Re: [RFC PATCH] sched/fair: Introduce SIS_PAIR to wakeup task on local idle core first

From: Chen Yu
Date: Mon May 22 2023 - 00:11:33 EST


On 2023-05-18 at 15:56:12 +0530, K Prateek Nayak wrote:
[snip]
> >>
> >> Also wondering if asym_fits_cpu() check is needed in some way here.
> >> Consider a case where waker is on a weaker capacity CPU but wakee
> >> previously ran on a stronger capacity CPU. It might be worthwhile
> >> to wake the wakee on previous CPU if the current CPU does not fit
> >> the task's utilization and move the pair to the CPU with larger
> >> capacity during the next wakeup. wake_affine_weight() would select
> >> a target based on load and capacity consideration but here we
> >> switch the wakeup target to a thread on the current core.
> >>
> >> Wondering if the capacity details already considered in the path?
> >>
> > Good point, I guess what you mean is that, target could be other CPU rather than
> > the current one, there should be a check if the target equals to current CPU.
>
> Yup.
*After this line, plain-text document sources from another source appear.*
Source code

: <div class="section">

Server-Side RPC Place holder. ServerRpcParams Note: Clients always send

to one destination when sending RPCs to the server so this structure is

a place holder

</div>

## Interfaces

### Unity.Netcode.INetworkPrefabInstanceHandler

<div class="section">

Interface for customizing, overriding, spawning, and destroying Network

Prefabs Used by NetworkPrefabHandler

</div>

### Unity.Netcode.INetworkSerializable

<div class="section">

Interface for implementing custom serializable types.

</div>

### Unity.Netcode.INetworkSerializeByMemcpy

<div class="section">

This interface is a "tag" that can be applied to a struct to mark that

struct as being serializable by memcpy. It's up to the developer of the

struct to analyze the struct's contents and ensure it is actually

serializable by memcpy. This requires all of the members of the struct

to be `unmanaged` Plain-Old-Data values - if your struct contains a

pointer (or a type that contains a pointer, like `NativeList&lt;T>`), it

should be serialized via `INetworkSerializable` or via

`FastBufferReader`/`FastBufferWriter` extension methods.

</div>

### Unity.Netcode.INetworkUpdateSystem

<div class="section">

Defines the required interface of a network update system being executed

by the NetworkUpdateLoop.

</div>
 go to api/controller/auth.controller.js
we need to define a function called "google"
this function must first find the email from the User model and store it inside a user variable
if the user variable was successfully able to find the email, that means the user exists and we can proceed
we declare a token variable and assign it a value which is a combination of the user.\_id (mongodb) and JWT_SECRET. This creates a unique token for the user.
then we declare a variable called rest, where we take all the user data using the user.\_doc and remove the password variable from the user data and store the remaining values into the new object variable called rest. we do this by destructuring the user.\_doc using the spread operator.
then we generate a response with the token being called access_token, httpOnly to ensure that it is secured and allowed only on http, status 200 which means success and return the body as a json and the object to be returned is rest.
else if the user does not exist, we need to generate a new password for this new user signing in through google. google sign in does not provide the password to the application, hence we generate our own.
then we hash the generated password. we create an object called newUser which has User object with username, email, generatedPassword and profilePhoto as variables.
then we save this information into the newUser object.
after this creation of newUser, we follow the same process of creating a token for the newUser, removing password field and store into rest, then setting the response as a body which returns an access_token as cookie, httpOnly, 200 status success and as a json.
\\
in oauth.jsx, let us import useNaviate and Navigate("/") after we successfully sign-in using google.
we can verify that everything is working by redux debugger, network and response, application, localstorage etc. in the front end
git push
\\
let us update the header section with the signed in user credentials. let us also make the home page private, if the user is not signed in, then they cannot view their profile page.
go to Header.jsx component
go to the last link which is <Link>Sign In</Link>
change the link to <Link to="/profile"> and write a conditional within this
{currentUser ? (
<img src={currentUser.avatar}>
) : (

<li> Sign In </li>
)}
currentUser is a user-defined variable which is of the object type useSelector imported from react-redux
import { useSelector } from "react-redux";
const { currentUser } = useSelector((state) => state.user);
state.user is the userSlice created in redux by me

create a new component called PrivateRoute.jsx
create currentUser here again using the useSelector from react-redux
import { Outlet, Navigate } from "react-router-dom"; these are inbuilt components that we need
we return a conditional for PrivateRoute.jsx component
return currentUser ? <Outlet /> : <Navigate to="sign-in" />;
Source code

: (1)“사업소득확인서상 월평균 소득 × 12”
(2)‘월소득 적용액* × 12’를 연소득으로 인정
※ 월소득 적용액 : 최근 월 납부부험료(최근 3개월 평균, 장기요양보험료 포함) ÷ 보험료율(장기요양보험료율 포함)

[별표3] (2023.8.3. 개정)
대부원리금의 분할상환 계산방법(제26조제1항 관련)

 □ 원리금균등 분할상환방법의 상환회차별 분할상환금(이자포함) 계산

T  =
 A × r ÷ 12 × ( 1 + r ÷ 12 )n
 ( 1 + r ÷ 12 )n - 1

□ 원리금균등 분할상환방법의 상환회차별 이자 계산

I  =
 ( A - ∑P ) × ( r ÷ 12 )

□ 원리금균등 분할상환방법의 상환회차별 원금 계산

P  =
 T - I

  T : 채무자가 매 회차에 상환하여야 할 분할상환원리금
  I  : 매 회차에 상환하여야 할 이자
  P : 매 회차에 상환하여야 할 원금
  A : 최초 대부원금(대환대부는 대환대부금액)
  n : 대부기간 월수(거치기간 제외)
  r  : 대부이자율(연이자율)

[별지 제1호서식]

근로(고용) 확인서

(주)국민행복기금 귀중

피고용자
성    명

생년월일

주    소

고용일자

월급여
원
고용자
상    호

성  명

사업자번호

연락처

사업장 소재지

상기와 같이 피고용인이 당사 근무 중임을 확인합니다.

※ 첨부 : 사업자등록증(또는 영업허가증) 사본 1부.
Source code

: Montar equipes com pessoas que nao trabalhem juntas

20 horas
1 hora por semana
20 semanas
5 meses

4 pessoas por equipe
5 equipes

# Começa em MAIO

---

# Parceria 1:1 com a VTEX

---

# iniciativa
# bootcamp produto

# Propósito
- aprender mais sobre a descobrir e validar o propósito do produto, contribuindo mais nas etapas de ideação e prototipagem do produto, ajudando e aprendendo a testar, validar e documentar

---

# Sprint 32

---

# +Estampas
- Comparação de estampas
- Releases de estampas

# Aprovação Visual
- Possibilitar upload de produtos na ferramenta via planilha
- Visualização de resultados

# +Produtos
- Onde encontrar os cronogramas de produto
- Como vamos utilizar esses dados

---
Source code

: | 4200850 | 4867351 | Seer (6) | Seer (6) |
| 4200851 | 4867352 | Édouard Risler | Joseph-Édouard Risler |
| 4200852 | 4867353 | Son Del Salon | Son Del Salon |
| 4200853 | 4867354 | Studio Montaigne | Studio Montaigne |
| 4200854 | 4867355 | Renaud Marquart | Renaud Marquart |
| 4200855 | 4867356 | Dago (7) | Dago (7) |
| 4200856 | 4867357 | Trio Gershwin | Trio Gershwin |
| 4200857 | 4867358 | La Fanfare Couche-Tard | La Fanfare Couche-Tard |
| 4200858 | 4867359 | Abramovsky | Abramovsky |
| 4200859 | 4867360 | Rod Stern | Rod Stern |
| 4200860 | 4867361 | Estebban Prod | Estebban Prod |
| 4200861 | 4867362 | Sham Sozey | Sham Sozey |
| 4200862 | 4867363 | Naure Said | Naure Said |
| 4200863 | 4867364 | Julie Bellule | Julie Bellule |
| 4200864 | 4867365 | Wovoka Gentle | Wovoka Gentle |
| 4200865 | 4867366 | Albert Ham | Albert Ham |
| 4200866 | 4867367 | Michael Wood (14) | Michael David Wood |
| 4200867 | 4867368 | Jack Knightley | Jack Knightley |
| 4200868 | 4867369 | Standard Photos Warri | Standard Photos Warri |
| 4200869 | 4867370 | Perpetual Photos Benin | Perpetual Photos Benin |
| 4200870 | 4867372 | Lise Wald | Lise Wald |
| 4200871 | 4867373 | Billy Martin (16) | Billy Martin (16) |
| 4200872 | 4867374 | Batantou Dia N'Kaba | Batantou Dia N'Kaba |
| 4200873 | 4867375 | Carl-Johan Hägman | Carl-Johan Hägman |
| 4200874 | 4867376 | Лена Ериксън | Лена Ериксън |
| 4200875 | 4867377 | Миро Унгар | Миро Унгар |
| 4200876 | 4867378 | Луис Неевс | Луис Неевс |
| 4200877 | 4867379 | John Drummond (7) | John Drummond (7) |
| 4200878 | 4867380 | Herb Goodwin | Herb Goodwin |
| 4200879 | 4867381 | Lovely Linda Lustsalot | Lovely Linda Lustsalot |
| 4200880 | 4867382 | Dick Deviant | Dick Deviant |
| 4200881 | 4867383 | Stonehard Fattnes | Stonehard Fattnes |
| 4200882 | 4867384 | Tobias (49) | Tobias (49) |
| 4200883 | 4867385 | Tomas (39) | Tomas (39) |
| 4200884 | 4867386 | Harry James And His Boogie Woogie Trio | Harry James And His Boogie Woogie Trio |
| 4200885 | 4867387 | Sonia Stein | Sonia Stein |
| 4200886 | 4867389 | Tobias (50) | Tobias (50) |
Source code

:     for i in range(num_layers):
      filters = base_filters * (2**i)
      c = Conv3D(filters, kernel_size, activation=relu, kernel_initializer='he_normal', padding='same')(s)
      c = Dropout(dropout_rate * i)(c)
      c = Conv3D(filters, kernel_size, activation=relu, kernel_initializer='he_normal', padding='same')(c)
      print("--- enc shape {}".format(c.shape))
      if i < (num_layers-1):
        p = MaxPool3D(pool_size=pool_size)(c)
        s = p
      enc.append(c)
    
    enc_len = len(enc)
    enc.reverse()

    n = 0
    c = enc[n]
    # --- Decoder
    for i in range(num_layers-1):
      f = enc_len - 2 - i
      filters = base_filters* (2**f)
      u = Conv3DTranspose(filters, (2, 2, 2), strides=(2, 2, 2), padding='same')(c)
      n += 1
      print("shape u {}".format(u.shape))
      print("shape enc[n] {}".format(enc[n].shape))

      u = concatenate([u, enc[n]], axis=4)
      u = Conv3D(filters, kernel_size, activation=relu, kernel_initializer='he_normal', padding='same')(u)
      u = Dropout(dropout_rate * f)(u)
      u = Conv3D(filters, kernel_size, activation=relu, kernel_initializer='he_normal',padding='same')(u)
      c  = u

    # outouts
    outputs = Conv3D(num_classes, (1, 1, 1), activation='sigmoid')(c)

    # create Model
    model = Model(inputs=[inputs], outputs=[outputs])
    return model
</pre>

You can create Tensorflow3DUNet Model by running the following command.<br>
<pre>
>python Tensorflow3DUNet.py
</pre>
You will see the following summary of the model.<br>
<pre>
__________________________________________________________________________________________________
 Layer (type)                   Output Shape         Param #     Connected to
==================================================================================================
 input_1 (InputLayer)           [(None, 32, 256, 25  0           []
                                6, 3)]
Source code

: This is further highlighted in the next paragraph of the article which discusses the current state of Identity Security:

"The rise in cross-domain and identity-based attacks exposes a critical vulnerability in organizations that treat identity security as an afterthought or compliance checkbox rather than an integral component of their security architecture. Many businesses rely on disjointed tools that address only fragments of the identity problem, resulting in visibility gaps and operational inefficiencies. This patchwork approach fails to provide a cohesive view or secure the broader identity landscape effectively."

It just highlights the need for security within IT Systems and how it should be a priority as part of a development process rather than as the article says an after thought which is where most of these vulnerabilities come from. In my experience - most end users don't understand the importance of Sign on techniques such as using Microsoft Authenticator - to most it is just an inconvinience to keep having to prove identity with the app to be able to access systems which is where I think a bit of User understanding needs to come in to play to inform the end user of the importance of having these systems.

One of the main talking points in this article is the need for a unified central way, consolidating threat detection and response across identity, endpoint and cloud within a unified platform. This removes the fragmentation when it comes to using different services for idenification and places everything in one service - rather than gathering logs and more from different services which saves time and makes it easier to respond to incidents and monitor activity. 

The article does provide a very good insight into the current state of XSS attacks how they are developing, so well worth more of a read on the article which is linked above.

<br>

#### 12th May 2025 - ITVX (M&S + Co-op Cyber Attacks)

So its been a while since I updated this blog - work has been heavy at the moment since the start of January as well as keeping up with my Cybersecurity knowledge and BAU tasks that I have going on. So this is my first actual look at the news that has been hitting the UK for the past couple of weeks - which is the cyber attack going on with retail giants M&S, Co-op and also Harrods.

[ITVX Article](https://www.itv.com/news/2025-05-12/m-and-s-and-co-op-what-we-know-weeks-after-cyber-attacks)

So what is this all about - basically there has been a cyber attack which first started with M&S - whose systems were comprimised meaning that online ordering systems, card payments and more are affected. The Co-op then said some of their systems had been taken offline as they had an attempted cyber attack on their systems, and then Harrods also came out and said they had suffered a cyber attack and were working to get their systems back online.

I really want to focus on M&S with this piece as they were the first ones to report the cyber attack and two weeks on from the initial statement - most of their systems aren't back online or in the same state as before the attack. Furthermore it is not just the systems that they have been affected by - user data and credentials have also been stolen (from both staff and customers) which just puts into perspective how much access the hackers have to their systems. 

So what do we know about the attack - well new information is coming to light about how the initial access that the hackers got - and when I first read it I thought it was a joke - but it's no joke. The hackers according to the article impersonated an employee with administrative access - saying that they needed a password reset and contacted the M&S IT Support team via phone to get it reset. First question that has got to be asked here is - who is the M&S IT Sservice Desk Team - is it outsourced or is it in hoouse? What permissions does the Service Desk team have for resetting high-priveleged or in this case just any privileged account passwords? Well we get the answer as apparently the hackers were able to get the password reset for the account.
That should handle the asymmetric capacity condition too but
> wondering if it makes the case too narrow to see the same benefit.
>
> Can you perhaps try "cpus_share_cache(target, smp_processor_id())"
> instead of a "target == smp_processor_id()"? Since we use similar
> logic to test if p->recent_used_cpu is a good target or not?
>
> This will be equivalent to your current implementation for a single
> socket with one LLC and as for dual socket or multiple LLC case,
> we can be sure "has_idle_core" is indicates the status of MC which
> is shared by both target and current cpu.
>
Right, in this way we can avoid the issue that target and current CPU
are in difference LLCs and has_idle_core does not reflect that.
And asym_fits_cpu() might also be needed to check if the task can fit in.
> > Let me refine the patch and have a test.
> >
>
> I'll hold off queuing a full test run until then.
>
Thank you. I'm also thinking of removing the check of last_wakee,
so there is no much heuristic involved. I'll do some investigation.

Meanwhile, I looked back at Yicong's proposal on waking up task
on local cluster first. It did show some improvement on Jacobsville,
I guess that could also be a chance to reduce C2C latency.

thanks,
Chenyu
> > thanks,
> > Chenyu
> >
> > [..snip..]
> --
> Thanks and Regards,
> Prateek